It is indeed tricky --
I thought you had to use a Canvas widget, but that has no access to Pixels either.
Image items embedded in the Canvas do have, though. The Tkinter.PhotoImage class
does have a "put" method that accepts a color in hex format and pixel coordinates:
from tkinter import Tk, Canvas, PhotoImage, mainloop
from math import sin
WIDTH, HEIGHT = 640, 480
window = Tk()
canvas = Canvas(window, width=WIDTH, height=HEIGHT, bg="#000000")
canvas.pack()
img = PhotoImage(width=WIDTH, height=HEIGHT)
canvas.create_image((WIDTH/2, HEIGHT/2), image=img, state="normal")
for x in range(4 * WIDTH):
y = int(HEIGHT/2 + HEIGHT/4 * sin(x/80.0))
img.put("#ffffff", (x//4,y))
mainloop()
The good news is that even it being done this way, the updates are "live":
you set pixels on the image, and see them showing up on screen.
This should be much faster than the way drawing higher level lines on screen -
but for lots of pixels it still will be slow, due to a Python function call needed for
every pixel.

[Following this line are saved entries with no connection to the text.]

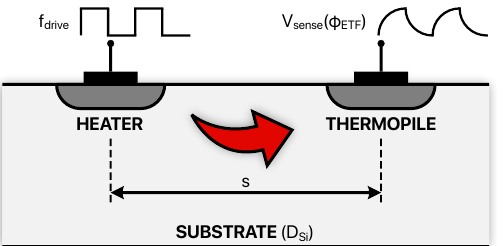
Figure 9. Electrothermal filter for thermal diffusivity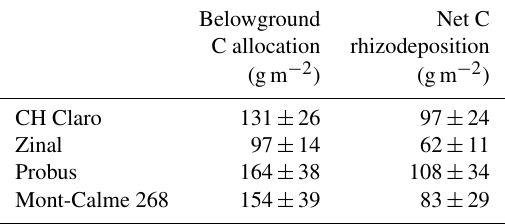
Table 2. Average belowground carbon allocation (net rhizodeposi- tion and root biomass combined) and net carbon rhizodeposition by the different wheat cultivars, calculated down to a depth of 0.45m (variation is reported as the standard error, n = 3). No statistically significant differences in belowground C allocation or net C rhi- zodeposition between any of the cultivars were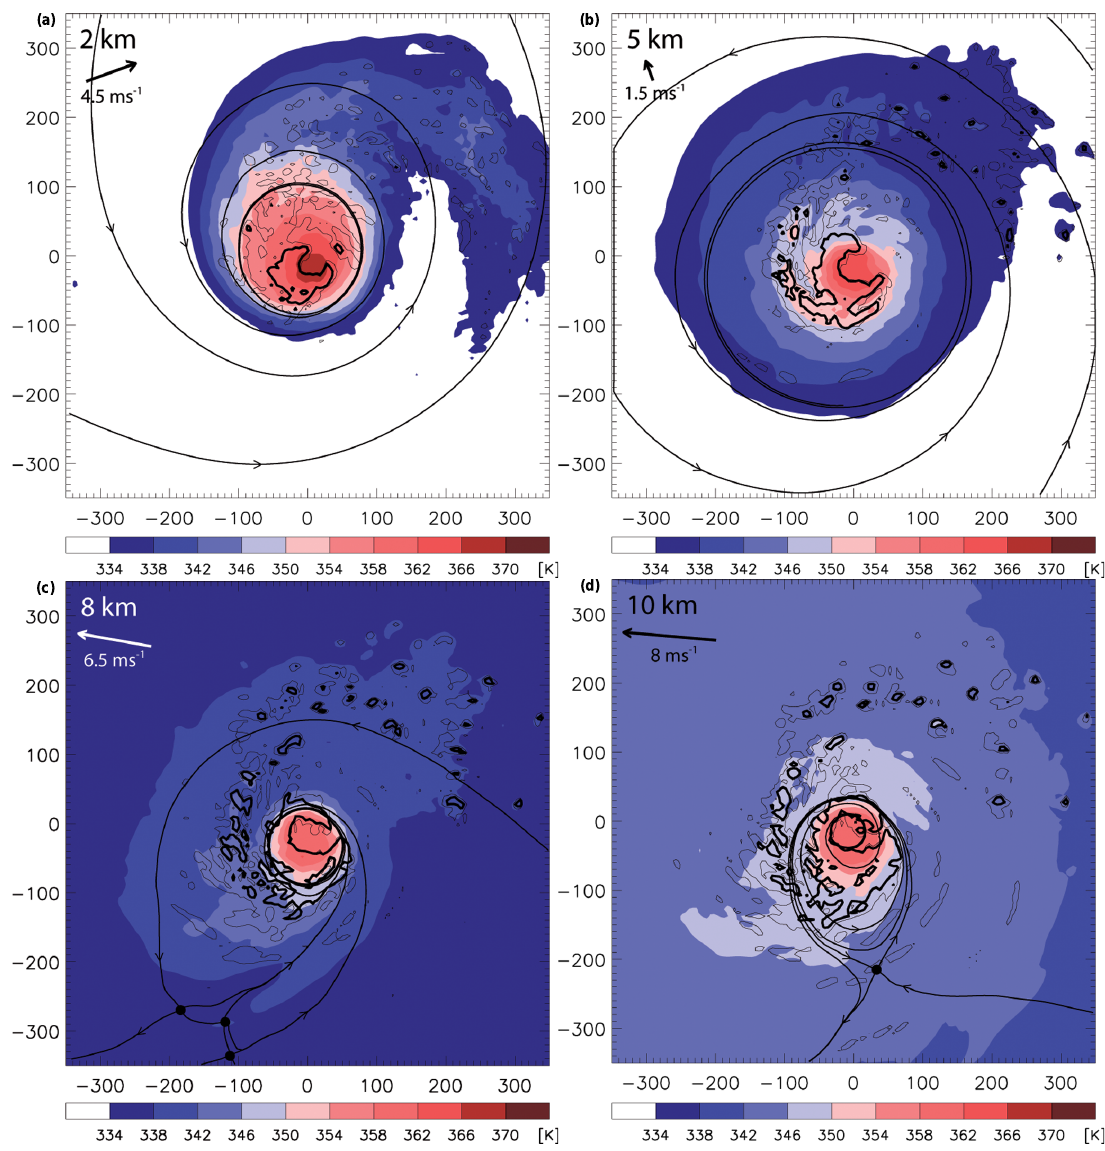
Fig. 4. Zoomed-in version of Fig. 3, including θ e (color shaded) and vertical motion (thin contour=0.25ms − 1 , thick contour=1ms − 1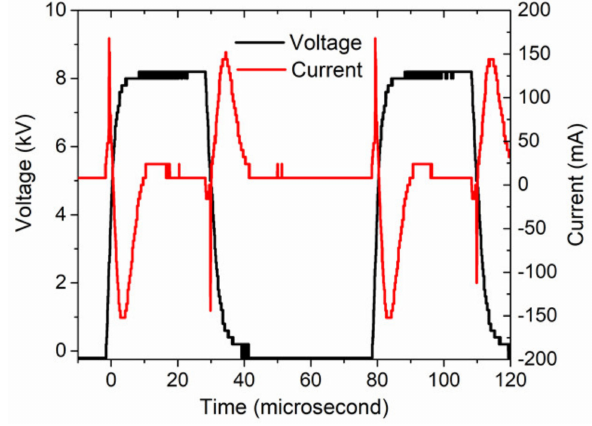
Figure 2. A typical waveform of applied voltage and plasma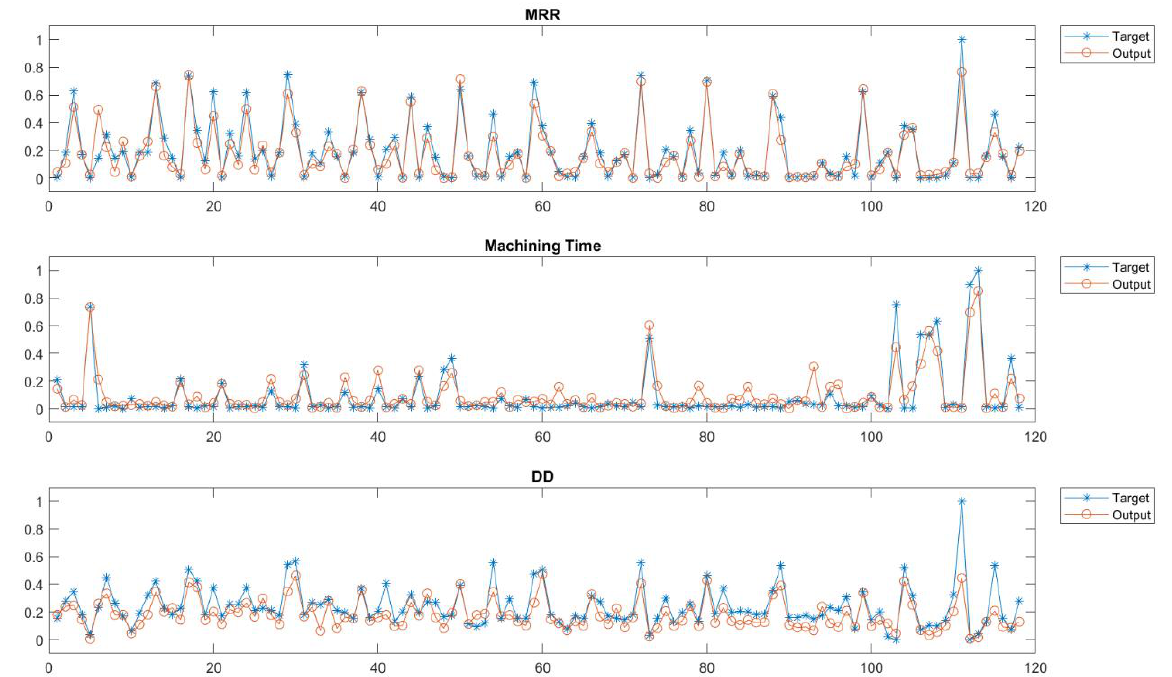
Figure 2. Prediction test data and actual values of Dimensional Deviation (Data close to 0 has a magnitude order equal to 10 −6 ).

Any other pure python way of manipulating pixels directly will suffer from that - the only way out is calling primitives that manipulate several pixels at a time in native code from your Python code.
A nice cross-platform library for getting 2d drawing, however poorly documented as well
is Cairo - it would should have much better primitives than Tkinter's Canvas or PhotoImage.